The red-hot favourite has required medical treatment during matches, worn heavy strapping and said a few days ago that he was not able to practise. It appeared the injury could even torpedo his tournament altogether.
And yet there he was on Monday, the strapping still there but the former world number one moving freely to sweep past home hope Alex de Minaur 6-2, 6-1, 6-2 and into the last eight.
It was an ominous warning of intent from Djokovic and he said afterwards that the hamstring was so improved that “I didn’t feel any pain”.
He thanked his medical team and said he had been popping anti-inflammatories, something he does not like to do.
“It’s been honestly exhausting to be involved in a lot of different treatments and machines and stuff that we do,” he said.
At his post-match press conference, De Minaur -- who noted how well Djokovic was able to move around the court -- was asked about his opponent’s hamstring and all the fuss around it.
“It’s the only thing everyone’s been talking about,” said the 23-year-old.
“Today I was out there on court against him. Either I’m not a good enough tennis player to expose that or... it looked good to me.”
The Australian subsequently took to Twitter on Tuesday to hit out at headlines which took his comments as casting doubt on how injured Djokovic really was.
Speaking to Serbian media at Melbourne Park, Djokovic said suggestions that he had overblown or even faked the injury only motivated him more.

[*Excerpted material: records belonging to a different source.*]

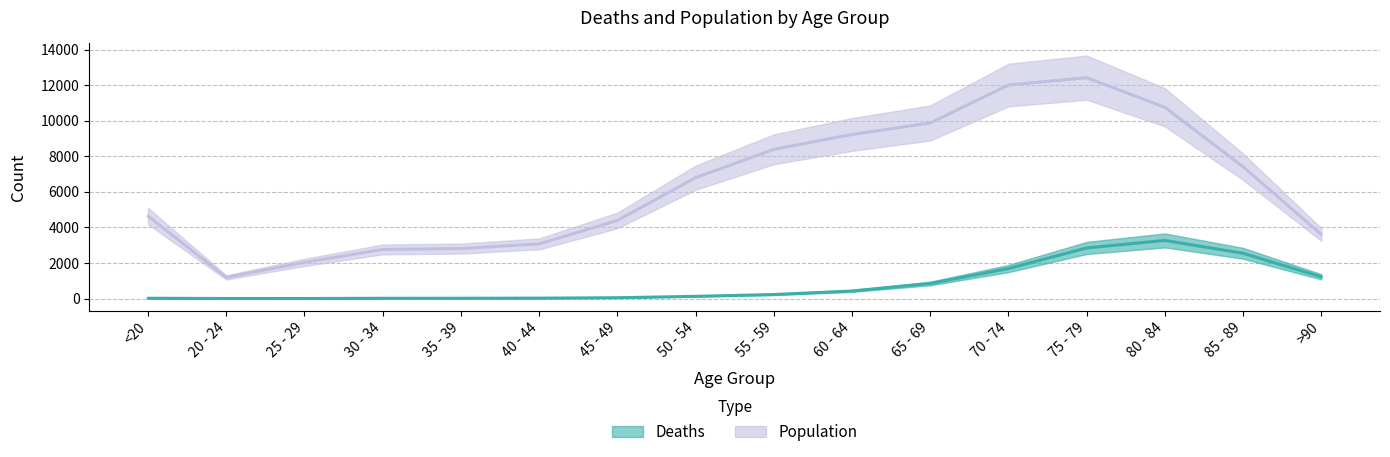

What is the value of the Deaths point at the 11th from the left?

850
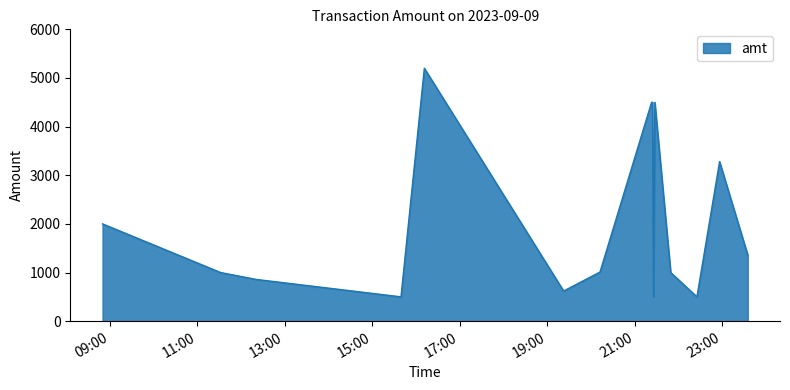

What is the smallest value displayed?

500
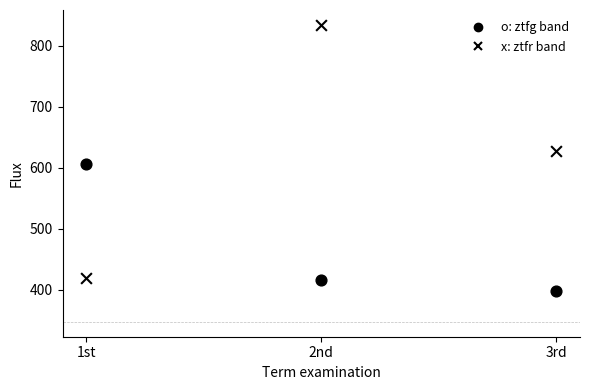

How many data points are displayed?

6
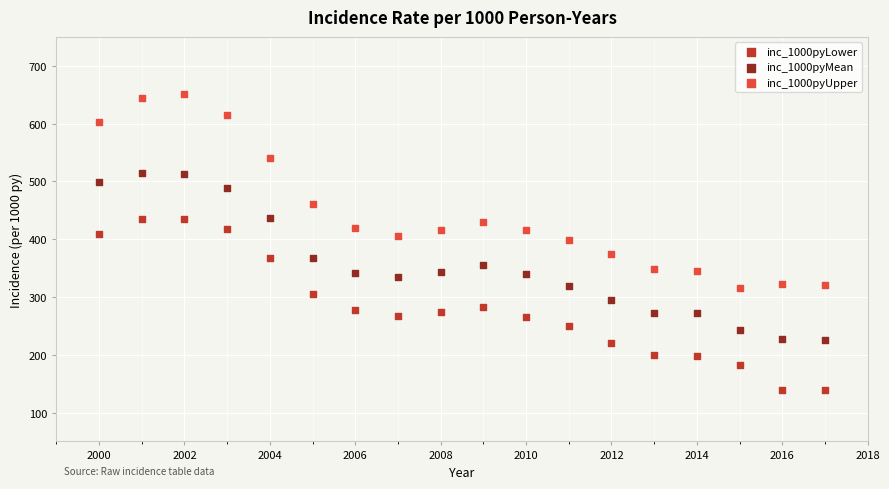

Across all data points, what is the range of X values (max minus min)?

17.0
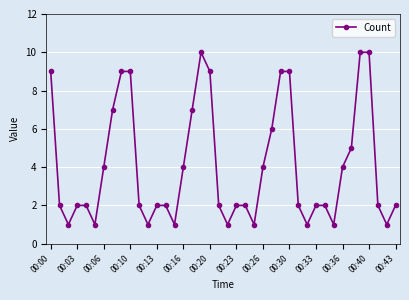

What is the average value?

4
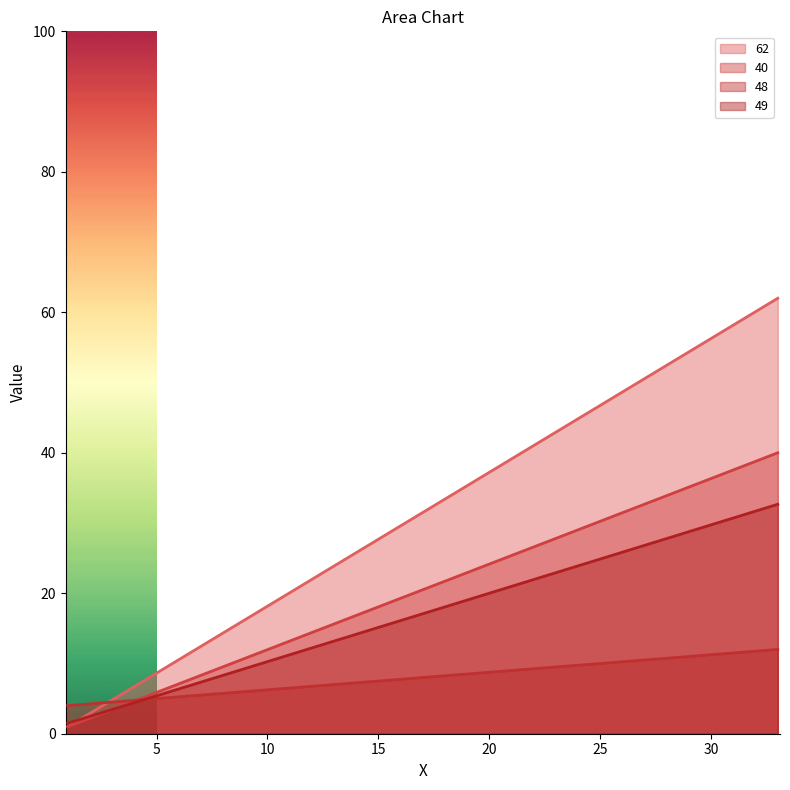

List the labels in order of 62 value, largest first.

33.0, 1.0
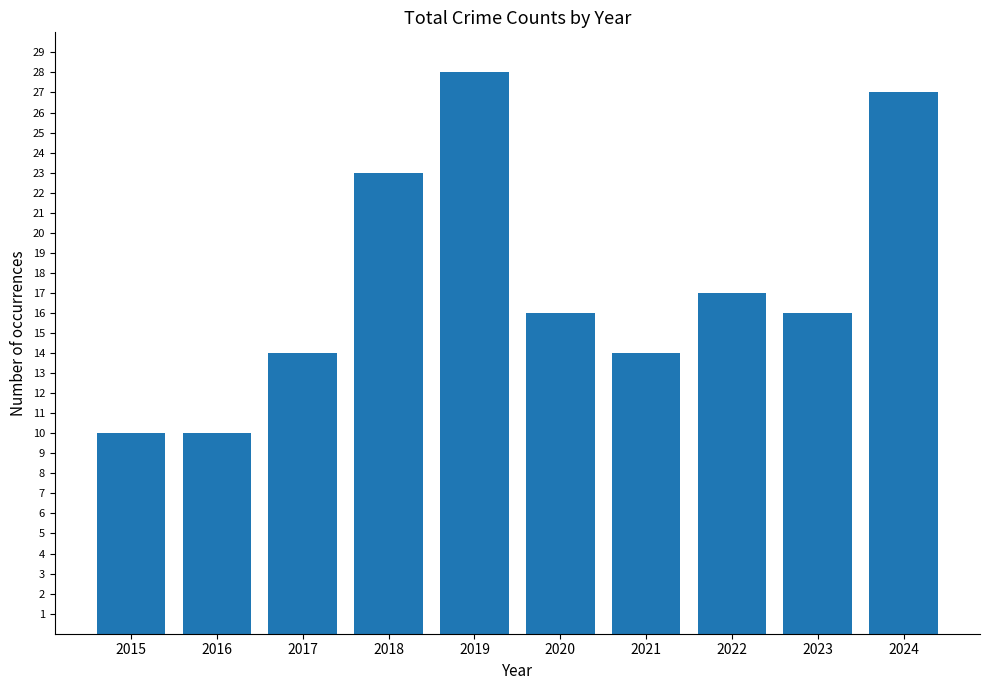

What is the sum of the values at 2024 and 2021?

41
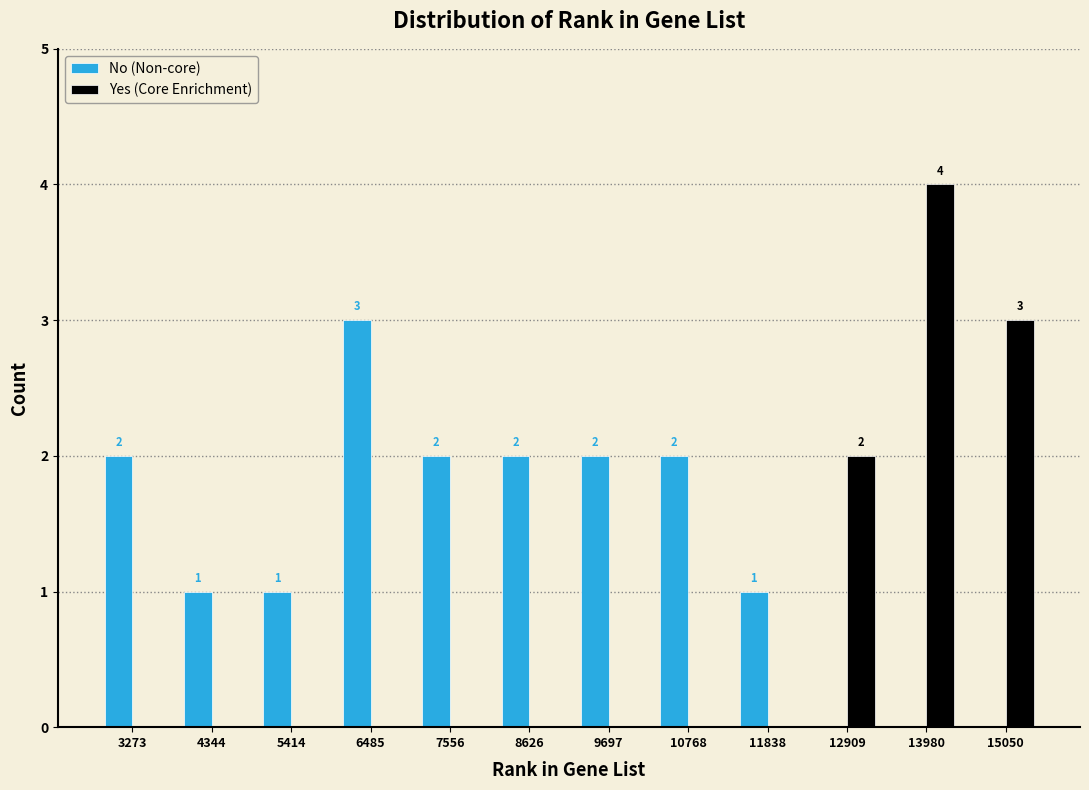

In the Yes (Core Enrichment) series, which range on the x-axis has the tallest bar?

13400 to 14600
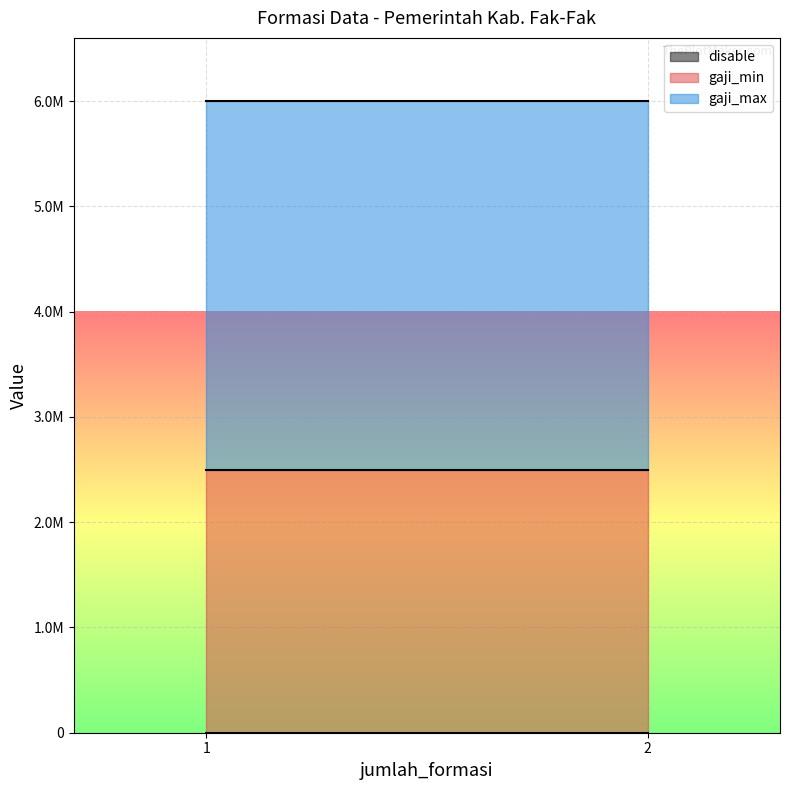

List the series in order of their peak value, highest first.

gaji_max, gaji_min, disable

Djokovic’s left leg stirred wider discussion about how common it is for tennis players to compete with an injury and why a player would want to exaggerate or even fake being hurt.
Aside from Djokovic, injuries have hampered a number of players in Melbourne, including on Tuesday Sebastian Korda, who retired hurt from his quarter-final against Karen Khachanov.
World number nine Taylor Fritz tweeted that 80 percent of players “are always dealing w something (severity levels differ) but everyone is honestly always a little banged-up”.
“The media is only ever focusing on the top guys so their issues get more attention,” the American said.
“Also some players are more vocal talking about injuries than others.
“I don’t think people fake injuries, I do think sometimes players stretch the severity of the injury because it depressurises them and helps them play better.”